### Assigned task:
Throughout the entries below, report every line where "AUTH" is found.

### Provided information:

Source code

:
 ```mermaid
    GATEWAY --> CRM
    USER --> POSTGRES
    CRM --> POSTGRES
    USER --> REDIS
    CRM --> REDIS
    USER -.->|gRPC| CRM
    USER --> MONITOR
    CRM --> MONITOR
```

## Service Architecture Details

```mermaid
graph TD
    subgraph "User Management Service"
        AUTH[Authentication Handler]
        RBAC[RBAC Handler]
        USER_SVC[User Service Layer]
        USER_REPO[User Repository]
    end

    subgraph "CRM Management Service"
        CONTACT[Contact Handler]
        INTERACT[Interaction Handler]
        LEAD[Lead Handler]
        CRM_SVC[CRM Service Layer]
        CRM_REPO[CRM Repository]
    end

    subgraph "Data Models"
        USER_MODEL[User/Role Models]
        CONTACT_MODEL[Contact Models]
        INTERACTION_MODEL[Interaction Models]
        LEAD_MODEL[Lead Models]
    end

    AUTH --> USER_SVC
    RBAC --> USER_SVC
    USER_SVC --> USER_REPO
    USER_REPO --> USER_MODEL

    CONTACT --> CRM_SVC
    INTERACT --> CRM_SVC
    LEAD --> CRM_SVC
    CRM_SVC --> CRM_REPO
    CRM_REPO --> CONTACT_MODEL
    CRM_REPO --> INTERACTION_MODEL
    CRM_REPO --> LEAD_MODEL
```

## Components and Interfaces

### Task answer:
        AUTH[Authentication Handler]
    AUTH --> USER_SVC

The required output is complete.